There were 50 housing units, of which 38.0% were vacant. The homeowner vacancy rate was 3.7% and the rental vacancy rate was 0.0%.

Racial composition as of the 2020 census
| Race | Number | Percent |
|---|---|---|
| White | 45 | 72.6% |
| Black or African American | 0 | 0.0% |
| American Indian and Alaska Native | 1 | 1.6% |
| Asian | 2 | 3.2% |
| Native Hawaiian and Other Pacific Islander | 0 | 0.0% |
| Some other race | 0 | 0.0% |
| Two or more races | 14 | 22.6% |

===2010 census===
The 2010 United States census reported that Cartago had a population of 92. The population density was 78.5 PD/sqmi. The racial makeup of Cartago was 63 (68.5%) White, 0 (0.0%) African American, 7 (7.6%) Native American, 0 (0.0%) Asian, 0 (0.0%) Pacific Islander, 11 (12.0%) from other races, and 11 (12.0%) from two or more races. Hispanic or Latino of any race were 16 persons (17.4%).

The Census reported that 92 people (100% of the population) lived in households, 0 (0%) lived in non-institutionalized group quarters, and 0 (0%) were institutionalized.

There were 44 households, out of which 11 (25.0%) had children under the age of 18 living in them, 18 (40.9%) were opposite-sex married couples living together, 5 (11.4%) had a female householder with no husband present, 2 (4.5%) had a male householder with no wife present. There were 1 (2.3%) unmarried opposite-sex partnership, and 0 (0%) same-sex married couples or partnerships. 18 households (40.9%) were made up of individuals, and 4 (9.1%) had someone living alone who was 65 years of age or older. The average household size was 2.09. There were 25 families (56.8% of all households); the average family size was 2.88.

The population was spread out, with 19 people (20.7%) under the age of 18, 9 people (9.8%) aged 18 to 24, 18 people (19.6%) aged 25 to 44, 30 people (32.6%) aged 45 to 64, and 16 people (17.4%) who were 65 years of age or older. The median age was 45.0 years. For every 100 females, there were 124.4 males. For every 100 females age 18 and over, there were 135.5 males.

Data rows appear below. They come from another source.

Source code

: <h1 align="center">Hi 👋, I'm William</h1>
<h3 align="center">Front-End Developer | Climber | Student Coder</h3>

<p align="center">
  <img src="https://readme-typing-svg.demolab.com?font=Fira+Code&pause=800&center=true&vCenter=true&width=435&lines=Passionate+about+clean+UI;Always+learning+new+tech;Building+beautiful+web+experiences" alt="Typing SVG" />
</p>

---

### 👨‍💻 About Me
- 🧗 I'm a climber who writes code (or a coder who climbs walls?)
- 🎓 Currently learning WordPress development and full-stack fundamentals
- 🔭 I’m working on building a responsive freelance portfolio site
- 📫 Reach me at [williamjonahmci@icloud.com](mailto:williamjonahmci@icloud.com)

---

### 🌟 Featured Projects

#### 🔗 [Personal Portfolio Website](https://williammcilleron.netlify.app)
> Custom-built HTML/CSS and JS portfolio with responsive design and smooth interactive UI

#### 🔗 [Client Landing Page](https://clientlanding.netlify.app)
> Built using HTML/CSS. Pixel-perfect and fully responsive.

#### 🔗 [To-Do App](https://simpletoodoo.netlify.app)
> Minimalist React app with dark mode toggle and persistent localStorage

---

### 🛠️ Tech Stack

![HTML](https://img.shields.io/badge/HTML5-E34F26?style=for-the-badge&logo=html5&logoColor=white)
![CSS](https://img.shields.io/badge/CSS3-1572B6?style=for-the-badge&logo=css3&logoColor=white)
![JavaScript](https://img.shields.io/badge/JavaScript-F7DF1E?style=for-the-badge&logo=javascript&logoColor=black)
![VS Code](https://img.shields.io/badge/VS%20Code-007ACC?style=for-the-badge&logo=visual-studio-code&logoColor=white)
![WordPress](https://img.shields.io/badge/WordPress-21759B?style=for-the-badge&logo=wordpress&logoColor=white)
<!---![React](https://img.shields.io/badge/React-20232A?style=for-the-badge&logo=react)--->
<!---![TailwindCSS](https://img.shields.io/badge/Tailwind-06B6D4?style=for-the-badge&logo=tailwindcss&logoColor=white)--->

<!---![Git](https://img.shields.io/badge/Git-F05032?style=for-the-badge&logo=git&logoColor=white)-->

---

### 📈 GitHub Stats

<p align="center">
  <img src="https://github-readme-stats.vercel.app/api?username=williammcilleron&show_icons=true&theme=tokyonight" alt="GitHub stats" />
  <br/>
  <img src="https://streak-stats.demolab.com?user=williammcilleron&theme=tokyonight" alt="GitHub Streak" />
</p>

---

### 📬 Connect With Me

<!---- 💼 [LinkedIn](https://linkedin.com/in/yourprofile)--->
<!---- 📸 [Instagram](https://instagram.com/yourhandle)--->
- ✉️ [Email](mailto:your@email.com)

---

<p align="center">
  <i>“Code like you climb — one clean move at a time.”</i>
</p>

There were 55 housing units at an average density of 46.9 /sqmi, of which 44 were occupied, of which 28 (63.6%) were owner-occupied, and 16 (36.4%) were occupied by renters. The homeowner vacancy rate was 0%; the rental vacancy rate was 0%. 58 people (63.0% of the population) lived in owner-occupied housing units and 34 people (37.0%) lived in rental housing units.

===2000 census===
As of the census of 2000, there were 109 people, 40 households, and 25 families residing in the CDP. The population density was 68.7 PD/sqmi. There were 49 housing units at an average density of 30.9 /sqmi. The racial makeup of the CDP was 76.15% White, 2.75% Native American, 20.18% from other races, and 0.92% from two or more races. 38.53% of the population were Hispanic or Latino of any race.

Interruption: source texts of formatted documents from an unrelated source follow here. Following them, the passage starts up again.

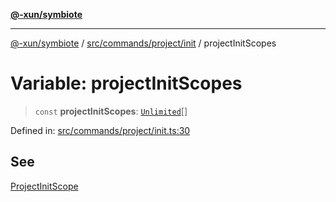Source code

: [**@-xun/symbiote**](../../../../../README.md)

***

[@-xun/symbiote](../../../../../README.md) / [src/commands/project/init](../README.md) / projectInitScopes

# Variable: projectInitScopes

> `const` **projectInitScopes**: [`Unlimited`](../../../../configure/enumerations/UnlimitedGlobalScope.md#unlimited)[]

Defined in: [src/commands/project/init.ts:30](https://github.com/Xunnamius/symbiote/blob/45a95680565f7437367edb2f8cc44a33e7541aa0/src/commands/project/init.ts#L30)

## See

[ProjectInitScope](../../../../configure/enumerations/UnlimitedGlobalScope.md)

There were 40 households, out of which 37.5% had children under the age of 18 living with them, 40.0% were married couples living together, 15.0% had a female householder with no husband present, and 37.5% were non-families. 32.5% of all households were made up of individuals, and 12.5% had someone living alone who was 65 years of age or older. The average household size was 2.73 and the average family size was 3.36.

In the CDP, the population was spread out, with 31.2% under the age of 18, 9.2% from 18 to 24, 27.5% from 25 to 44, 19.3% from 45 to 64, and 12.8% who were 65 years of age or older. The median age was 28 years. For every 100 females, there were 142.2 males. For every 100 females age 18 and over, there were 127.3 males.

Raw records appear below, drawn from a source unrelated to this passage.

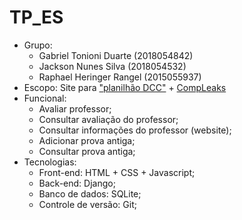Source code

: # TP_ES

* Grupo:
   * Gabriel Tonioni Duarte (2018054842)
   * Jackson Nunes Silva (2018054532)
   * Raphael Heringer Rangel (2015055937)
* Escopo: Site para ["planilhão DCC"](https://docs.google.com/spreadsheets/d/1b3ZAhH9FYQv4KxN5b-7h_hkhnZd1tILS3Ue60rOGJ-o/edit?usp=drive_web&ouid=107912368015206779024) + [CompLeaks](https://github.com/marcelodive/compleaks)
* Funcional: 
   * Avaliar professor;
   * Consultar avaliação do professor;
   * Consultar informações do professor (website);
   * Adicionar prova antiga;
   * Consultar prova antiga; 
* Tecnologias:
   * Front-end: HTML + CSS + Javascript;
   * Back-end: Django;
   * Banco de dados: SQLite;
   * Controle de versão: Git;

The median income for a household in the CDP was $34,375, and the median income for a family was $50,625. Males had a median income of $33,750 versus $7,083 for females. The per capita income for the CDP was $14,699. There were no families and 5.1% of the population living below the poverty line, including no under eighteens and 27.3% of those over 64.

==Politics==
In the state legislature, Cartago is in , and .

Federally, Cartago is in .

==Education==
It is in the Lone Pine Unified School District. Lone Pine High School is the comprehensive high school of the district.